PITT'S PENDULUM - by
To Brad Pitt, sexy is a four-letter word. Since being tagged 'The Sexiest Man Alive' last January -- in large part
because of his swoon-inducing performance in Legends of the Fall -- the 31-year-old actor has discovered the down side
of celebrity firsthand. Overzealous fans have sent him suggestive pictures in the mail; photos of Pitt and his
girlfriend, Gwyneth Paltrow, sunbathing in the nude led to an ugly legal scuffle with an overseas tabloid; and, much to
his horror, a mundane trip to the barber turned into headline news. With this sort of fame, no wonder Pitt is taking
aim at what he's recently dubbed 'the Tristan Ludlow Syndrome' (after his Legends character) with two edgy new roles.
Trailers for Seven, out Sept. 22, and 12 Monkeys, out in December, are onscreen proof that we're about to see a less
than picture-perfect Pitt. In the taut psychological drama Seven, he plays a young detective who teams with grizzled
veteran Morgan Freeman to investigate serial killings patterned on the Seven Deadly Sins (see sidebar). Choosing Seven
over more wholesome roles afforded him three opportunities: (1) It's the closest thing to an action adventure he's
done; (2) It's bound to attract an audience other than hormonally hyperactive teens; (3) He gets to spend most of his
screen time smothered in scratches and Band-Aids.

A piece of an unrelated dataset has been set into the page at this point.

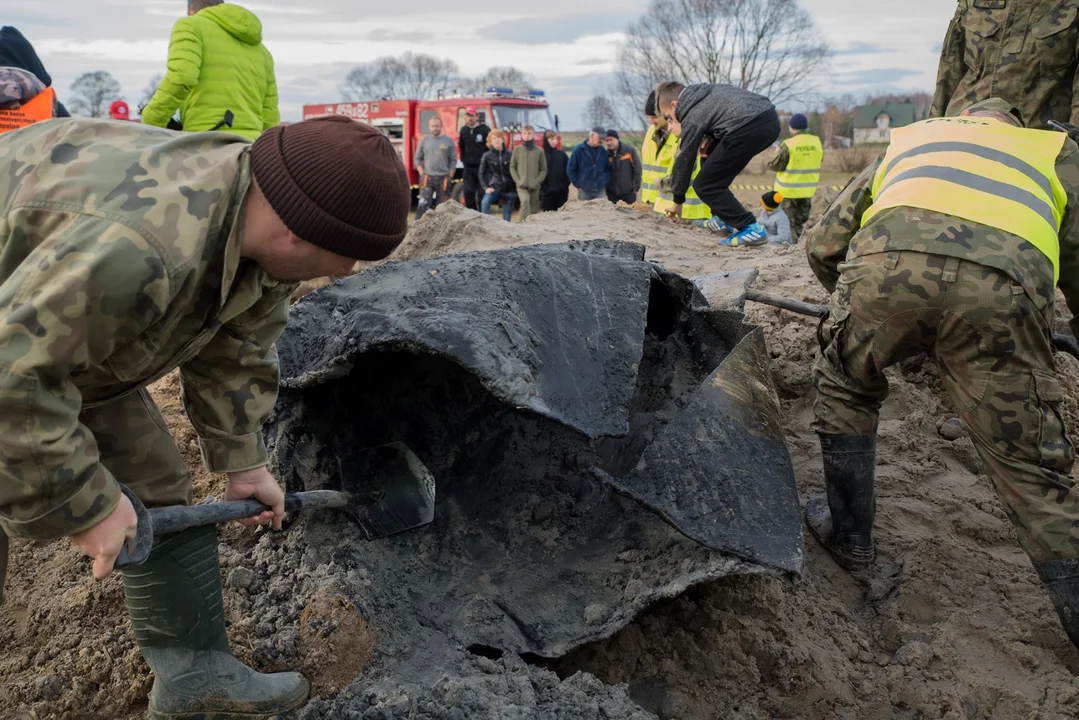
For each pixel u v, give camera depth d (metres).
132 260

It was for this film that Pitt chopped off his tresses -- an act viewed by fans as the Eighth Deadly Sin. The shearing,
however, was suggested by the film's consultants. 'They insisted a homicide detective would not have long hair,' says
producer Arnold Kopelson.
At least that haircut was done by a trained professional. To play a wealthy eccentric activist in Monkeys, a
time-travel tale, Pitt took scissors in hand. 'It was very funny. He was determined that he wouldn't appear to be the
sexiest guy,'' says director Terry Gilliam (The Fisher King). ''He worked hard at making himself as unattractive as
possible....He's [got] a home haircut and he doesn't have blue eyes in this film.'
Vidal Sassoon's loss is Hollywood's gain. According to sources, Pitt hopes to surprise audiences with his altered
states. They're certainly in for a shock when they see him in Sleepers, currently filming in Manhattan. Based on the
controversial book by former journalist Lorenzo Carcaterra (whose assertions that his story is nonfiction have drawn
pro tests from critics), it follows four friends whose lives take different paths after their brutal experience as
juvenile delinquents. Featuring Pitt as a district attorney who throws a case to protect his old pals, Sleepers may be
his most serious movie to date. Says a source on the film, 'You've never seen him so shrewd.'
But how shrewd a move is it for Pitt to gently back away from the romantic roles that turned him from Thelma & Louise
boy-toy to multimillion-dollar leading man? Given how eager audiences are to see Pitt, most in Hollywood think he can't
go wrong no matter what role he chooses -- heroic or otherwise. Pitt, says an enthusiastic Kopelson, is a celebrity
'of the magnitude not seen since the movie stars of the '40s -- bigger than life. And what's interesting about Brad is
that he is very discerning about the type of material he's doing.' A spokeswoman for the actor would only say, 'He's
interested in stretching. It's the roles, not the image, he's concerned with.'
Still, if his sex symbol image haunts and taunts him, what's an actor to do? "Poor Brad. Poor Brad," chuckles his
Monkeys costar Bruce Willis. "He has a great sense of humor about it. This is just his cross to bear for a while."